Un dispositif sur ordonnance
C’est donc à trois qu’ils ont accompagné 67 bénéficiaires du programme la première année, et qu’ils viennent de se lancer dans une deuxième année qu’ils ont adaptée. Pour intégrer le dispositif de six mois, le patient doit avoir une ordonnance du médecin, lui permettant de bénéficier d’un accompagnement diététique, infirmier et sportif, payé par le pays, et donc gratuit pour lui. Il faut aussi avoir au moins 16 ans, habiter la presqu’île de Tahiti, avoir un IMC supérieur à 30, c’est-à-dire être en situation d’obésité, et être disponible sur toute la durée.
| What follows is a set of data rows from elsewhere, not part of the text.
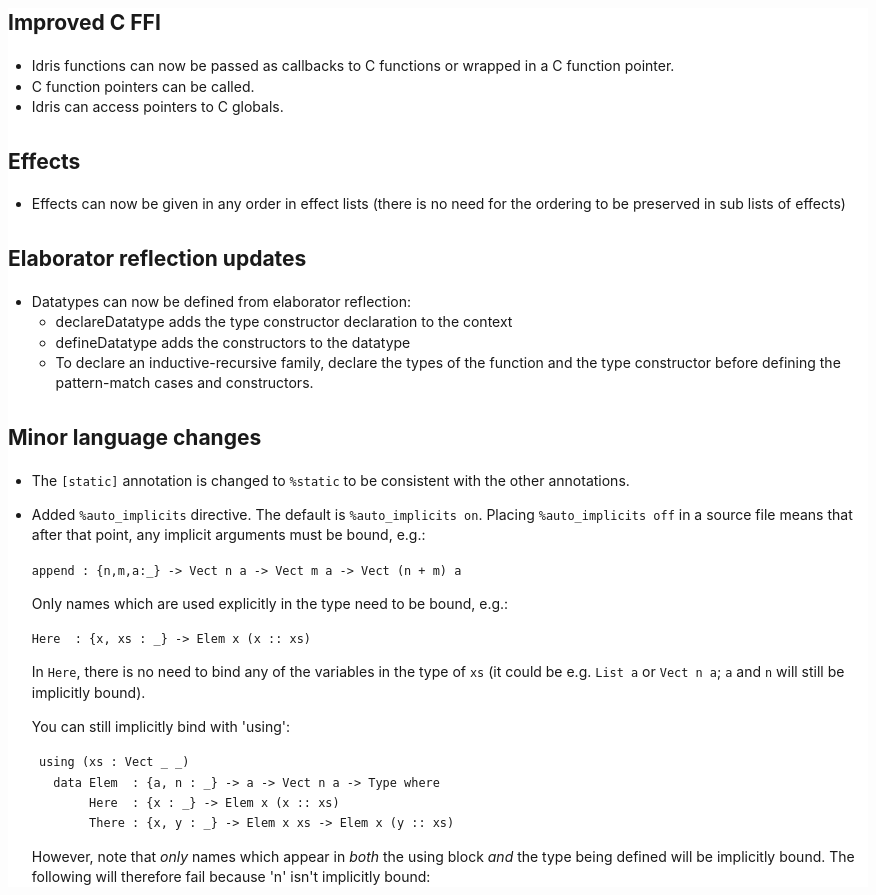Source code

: ## Improved C FFI

* Idris functions can now be passed as callbacks to C functions or wrapped in a
  C function pointer.
* C function pointers can be called.
* Idris can access pointers to C globals.

## Effects

* Effects can now be given in any order in effect lists (there is no need for
  the ordering to be preserved in sub lists of effects)

## Elaborator reflection updates

* Datatypes can now be defined from elaborator reflection:
  - declareDatatype adds the type constructor declaration to the context
  - defineDatatype adds the constructors to the datatype
  - To declare an inductive-recursive family, declare the types of the function
    and the type constructor before defining the pattern-match cases and
    constructors.

## Minor language changes

* The `[static]` annotation is changed to `%static` to be consistent with the
  other annotations.
* Added `%auto_implicits` directive. The default is `%auto_implicits on`.
  Placing `%auto_implicits off` in a source file means that after that point,
  any implicit arguments must be bound, e.g.:

  ```
  append : {n,m,a:_} -> Vect n a -> Vect m a -> Vect (n + m) a
  ```

  Only names which are used explicitly in the type need to be bound, e.g.:

  ```
  Here  : {x, xs : _} -> Elem x (x :: xs)
  ```

  In `Here`, there is no need to bind any of the variables in the type of `xs`
  (it could be e.g. `List a` or `Vect n a`; `a` and `n` will still be implicitly
  bound).

  You can still implicitly bind with 'using':

   ```
    using (xs : Vect _ _)
      data Elem  : {a, n : _} -> a -> Vect n a -> Type where
           Here  : {x : _} -> Elem x (x :: xs)
           There : {x, y : _} -> Elem x xs -> Elem x (y :: xs)
   ```

  However, note that *only* names which appear in *both* the using block
  *and* the type being defined will be implicitly bound. The following will
  therefore fail because 'n' isn't implicitly bound:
Lors de la prise en charge, un premier point est effectué avec l’équipe pour comprendre les besoins spécifiques de chacun. Cela aboutit à la création d’objectifs que le patient devra atteindre lors du programme. Des séances d’activité collectives et des ateliers diététiques sont alors mises en place. « Notre rôle, c’est l’éducation, on leur fait mieux comprendre leur maladie, affirme Coralie Antoniou. L’objectif est de rendre le patient autonome ensuite, en lui faisant prendre conscience de l’importance de bouger. On travaille aussi sur la sédentarité, pour renforcer les connaissances dans le domaine car on a souvent affaire à des patients qui ont un bas niveau de connaissances sur la question. » En parallèle, des ateliers infirmiers sont organisés. « On parle des causes de l’obésité, de la balance énergétique, des facteurs de risque, on fait des ateliers sur le stress et le sommeil, sur leurs motivations, sur leurs priorités comme arrêter le tabac, réduire le stress, améliorer son alimentation, etc. »
« Il y a une volonté politique derrière… »
Un bilan à mi-parcours puis un second à la fin du programme sont organisés pour évaluer l’impact sur le patient. « On voit aussi si la personne a encore besoin d’être accompagnée, si oui, on l’intègre dans un cycle de renforcement de trois mois », ajoute l’infirmière. Des consultations de suivi se font tous les trois mois à deux reprises, poussant donc la prise en charge totale sur un an.
LIRE AUSSI. Allianz assureur des Jeux olympiques et paralympiques de Paris, dans les coulisses d’un contrat XXL
Un travail colossal pour la petite équipe de l’hôpital, qui doit se battre chaque année pour être financée. « C’est décourageant… Je salue la volonté de faire ce programme, mais on est beaucoup d’acteurs de terrain à se bouger et essayer de faire comprendre conscience, on doit se battre pour pouvoir continuer à être fiancé chaque année, même si c’est un programme donné sur quatre ans, déplore Coralie Antoniou, démunie. Ça ne dépend pas de nous, il y a une volonté politique derrière… »
64% ont une meilleure perception de leur santé
Pourtant, les résultats sont là, alors que la deuxième année vient d’être lancée au mois de juin. « C’est très positif, on voit que tout ce qui est mis en place est justifié et que les patients sont investis. » En l’espace de six mois, 60% des personnes accompagnées ont amélioré leur poids, et 64% ont une meilleure perception de leur santé. « Ça correspond à ceux qui mettent en place des actions dès l’entrée dans le programme. » Lors de la première année, la moyenne d’âge des patients a été établie à 50 ans.
En Polynésie française, le chemin vers la diminution du taux d’obésité est encore long. Il passe surtout par l’éducation, « le nerf de la guerre ». Sur le territoire, un label « école de santé » a été créé et adopté par certaines communes. Il vise à promouvoir la santé à l’école en agissant sur les déterminants de santé accessibles à l’école primaire et en développant les compétences psycho-sociales des élèves à travers des actions. Une sensibilisation primordiale dès le plus jeune âge, les enfants étant aussi touchés par l’obésité infantile.